In the early part of the 2010s, there wasn’t much to cheer about for the New York Islanders.
The franchise was still in its rebuilding stages. Nassau Coliseum was an eyesore. And the team was at the bottom of the barrel in the Eastern Conference.
But for all those dark days, one of the brighter parts was the ascension of Michael Grabner, who played five seasons on Long Island.
A former first-round pick — 14th overall — by the Vancouver Canucks, Grabner struggled to find his footing in the NHL after spending three years in the minors. At the 2010 draft, he was traded from Vancouver to the Florida Panthers as a part of a multi-player transaction. Grabner attended the Panthers’ training camp, but failed to make the team. This led to him being waived, set to be assigned to Florida’s AHL affiliate in Rochester.
On his 23rd birthday to be exact, October 5, 2010, the Islanders decided to claim the Grabner after forward Kyle Okposo suffered a shoulder injury in training camp that would require surgery. Veteran d-man Mark Streit also was sidelined with a shoulder injury that happened during camp that cost him the entire season.

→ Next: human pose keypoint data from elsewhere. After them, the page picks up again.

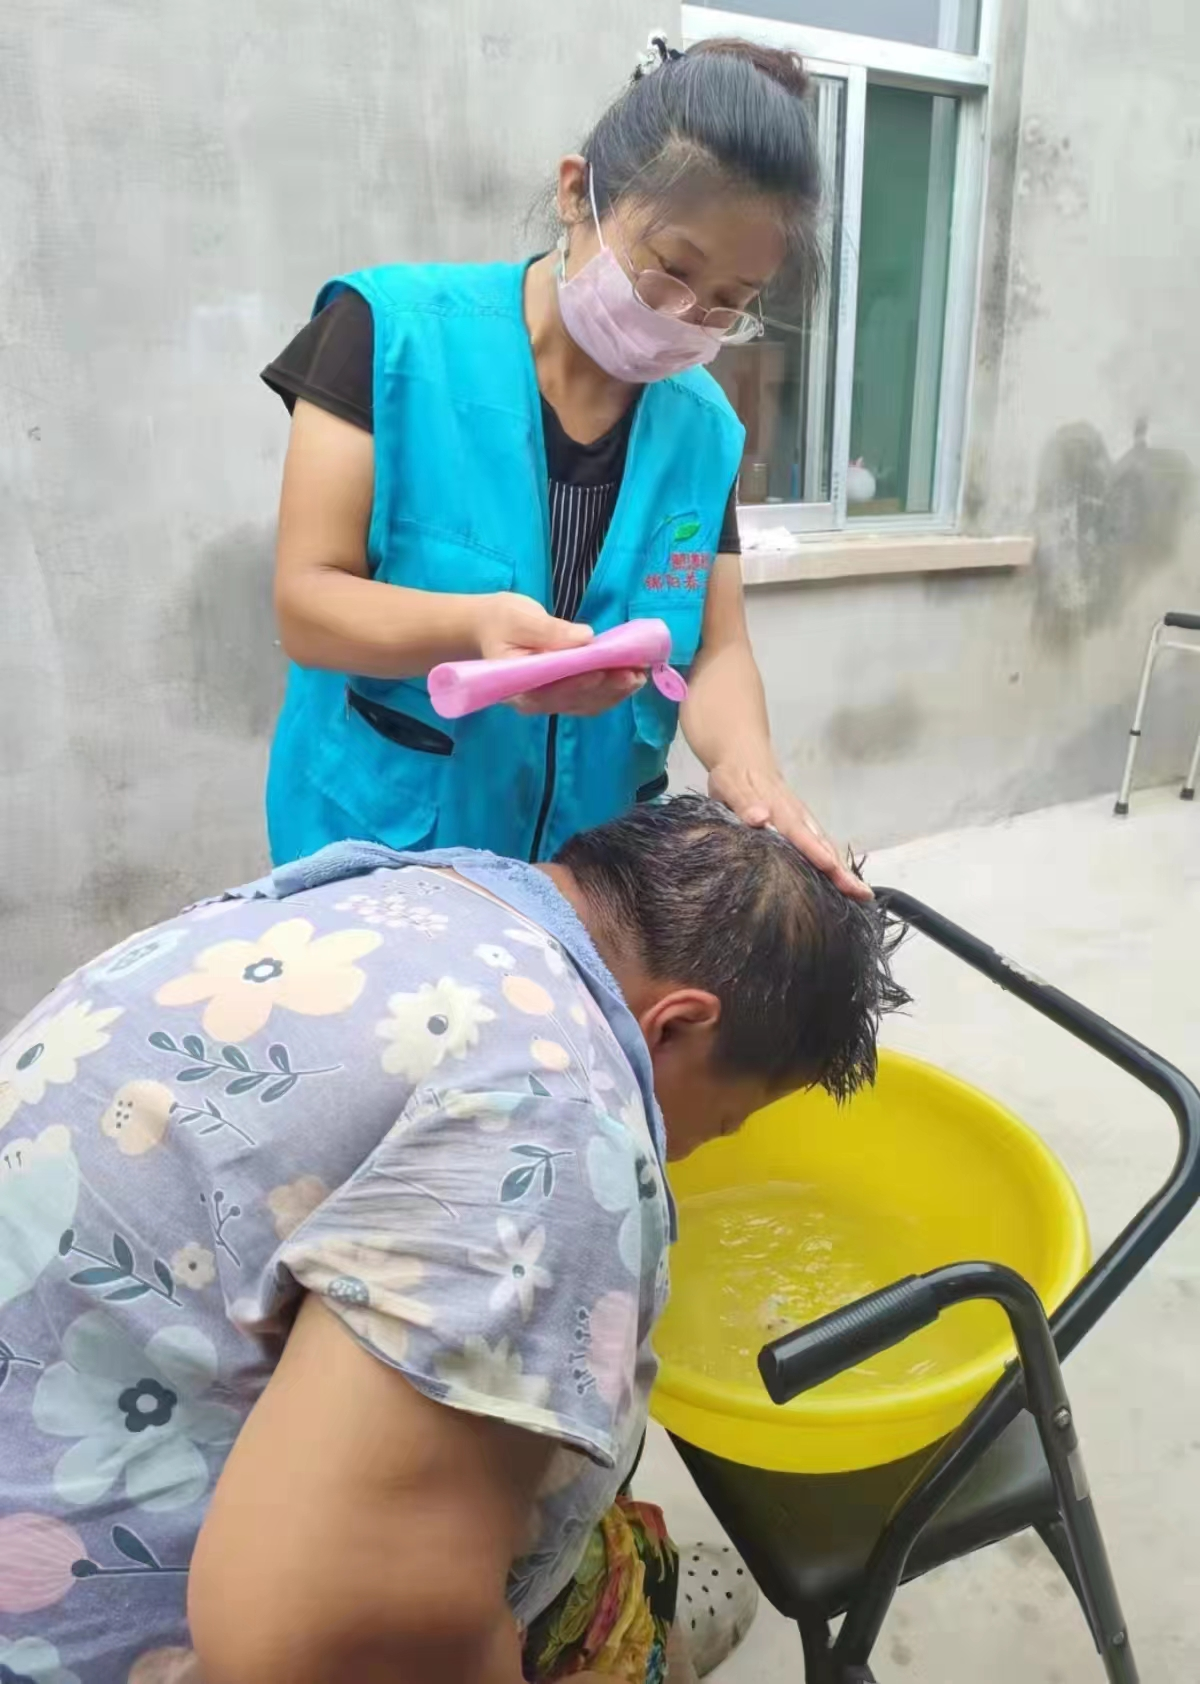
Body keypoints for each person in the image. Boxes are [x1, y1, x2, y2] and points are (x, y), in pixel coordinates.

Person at [0, 798, 904, 1684]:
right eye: (722, 1122)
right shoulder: (559, 1121)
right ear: (678, 1025)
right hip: (69, 1611)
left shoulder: (422, 891)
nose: (689, 1150)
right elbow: (322, 1643)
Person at [261, 34, 868, 902]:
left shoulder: (705, 431)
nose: (686, 318)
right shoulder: (390, 336)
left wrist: (748, 765)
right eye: (668, 274)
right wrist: (476, 626)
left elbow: (718, 647)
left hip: (583, 874)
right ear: (578, 192)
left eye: (727, 305)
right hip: (381, 859)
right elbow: (308, 603)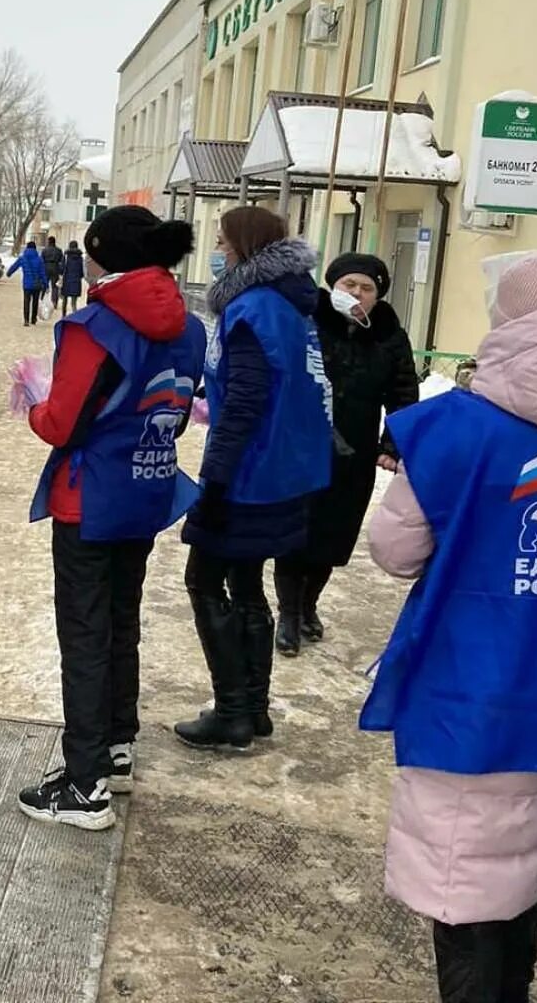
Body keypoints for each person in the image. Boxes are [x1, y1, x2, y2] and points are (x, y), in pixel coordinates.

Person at [361, 251, 537, 1003]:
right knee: (533, 855)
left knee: (462, 879)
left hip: (467, 695)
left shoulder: (453, 428)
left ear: (510, 319)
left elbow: (395, 552)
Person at [19, 206, 205, 830]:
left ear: (104, 254)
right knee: (121, 621)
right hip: (147, 491)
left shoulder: (91, 328)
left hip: (89, 497)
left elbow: (62, 423)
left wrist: (34, 406)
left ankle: (85, 782)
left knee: (85, 633)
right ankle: (116, 750)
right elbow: (176, 415)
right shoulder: (191, 329)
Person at [173, 207, 332, 752]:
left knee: (204, 579)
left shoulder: (251, 308)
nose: (218, 250)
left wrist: (213, 482)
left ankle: (234, 710)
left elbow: (245, 403)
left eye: (222, 241)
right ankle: (254, 709)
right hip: (289, 469)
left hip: (251, 472)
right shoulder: (292, 304)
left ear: (242, 245)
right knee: (246, 582)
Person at [273, 253, 418, 655]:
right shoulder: (308, 322)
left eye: (366, 288)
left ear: (377, 296)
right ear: (333, 285)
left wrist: (392, 443)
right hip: (302, 447)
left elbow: (404, 393)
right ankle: (287, 614)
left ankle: (308, 604)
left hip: (354, 451)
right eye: (348, 284)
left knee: (333, 535)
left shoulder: (388, 335)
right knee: (296, 532)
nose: (356, 293)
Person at [8, 240, 49, 326]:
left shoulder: (23, 258)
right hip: (37, 284)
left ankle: (26, 320)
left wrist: (9, 273)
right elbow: (42, 273)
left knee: (26, 301)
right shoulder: (39, 259)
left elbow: (14, 266)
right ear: (35, 248)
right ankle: (33, 319)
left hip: (27, 284)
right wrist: (46, 283)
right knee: (35, 302)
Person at [61, 239, 85, 315]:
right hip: (76, 280)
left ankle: (63, 315)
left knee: (64, 300)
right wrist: (79, 276)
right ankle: (74, 314)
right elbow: (82, 271)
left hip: (66, 280)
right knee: (74, 302)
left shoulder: (66, 256)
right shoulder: (80, 258)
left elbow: (62, 268)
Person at [42, 235, 66, 306]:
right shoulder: (59, 250)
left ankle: (41, 298)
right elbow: (62, 261)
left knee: (44, 284)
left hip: (46, 267)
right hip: (55, 267)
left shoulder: (45, 250)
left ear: (48, 242)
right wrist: (61, 271)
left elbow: (41, 260)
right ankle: (54, 301)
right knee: (55, 286)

“Michael is a former first round selection and a talented winger who has tremendous offensive ability,” said former-Islanders general manager Garth Snow the day the organization claimed him.
It didn’t take long for the Austrian native to show why Snow made the savvy decision to pick him up.
Grabner recorded his first point as an Islander in his third game and his first goal as in his fifth game. From that point, Grabner was off to the races, literally and figuratively.
By the time January came, Grabner had moved up the ranks as one of the premier rookies in the league. He became a threat at even strength and shorthanded; Grabner tallied a whopping six shorthanded goals during the year. And his incredible speed garnered him league-wide attention.
Participating in the SuperSkills competition at All-Star Weekend, Grabner won the Fastest Skater competition with times of 14.0 and 14.2 seconds. He followed that memorable weekend up with ten goals and 16 points in February — the most of any freshman during that month — and a six-game goal scoring streak, the longest by a rookie since the Pens’ Evgeni Malkin in 2006-07.
That excellent run earned him rookie of the month honors.
When that season came to an end the Isles had not qualified for the postseason, but Grabner’s electric season — 34 goals and 52 points — earned him consideration for the Calder Memorial Trophy. Despite leading all rookies in that goal category, Grabner would finish third in the voting, losing out to the Hurricanes’ Jeff Skinner. The Islanders also awarded Grabner for his fantastic campaign with a five-year, $15 million deal.
Grabner would once again eclipse the 20-goal plateau the following season and was once again a breakaway machine. He also evolved into one of the better penalty killers in the league.
The lockout shortened 2012-13 season was a revival of sorts for the Islanders and one of Grabner’s more underrated seasons. In 45 games, Grabner notched 16 goals — second-most behind John Tavares’ 28 — and 21 points. He helped lead the Isles back to the postseason for the first time in six seasons.
The Isles would push the Pittsburgh Penguins to six games, where they would lose the series in OT. Grabner amassed four points in that series, and it looked as if he was set to breakout.
2013-14 ended up being a disappointing season all around for Grabner and the Isles. The team couldn’t build off their success from the previous spring and missed the postseason. Grabner himself, missed 15 games due to injury and only found the net 12 times all year. His one lone bright spot came in late February, when he accomplished the rare feat of scoring two goals on the same penalty kill against the Toronto Maple Leafs.
That would be Grabner’s last great moment in orange and blue as he was riddled with injuries the entire 2014-15 campaign, only seeing the ice 34 times that season.
Snow dealt Grabner to Toronto a month prior to the start of the 2015-16 season. Since then, he’s made the rounds with the rival Rangers, Devils, and upstart Arizona Coyotes, for whom he is playing for now.
Grabner’s tenure on Long Island is still talked about even after he left. Some will classify him as a one-hit wonder; turns out he wasn’t. A fan favorite with his lightning-quick speed and ability to turn any opportunity into a breakaway, the Islanders were lucky to have him for the time they did.
The Isles have been lucky the past few years to have some speed demons of their own in Nick Leddy and Mathew Barzal. But before they came, it was Grabner.
And for that, he’s one of the most underappreciated players to ever come across the franchise.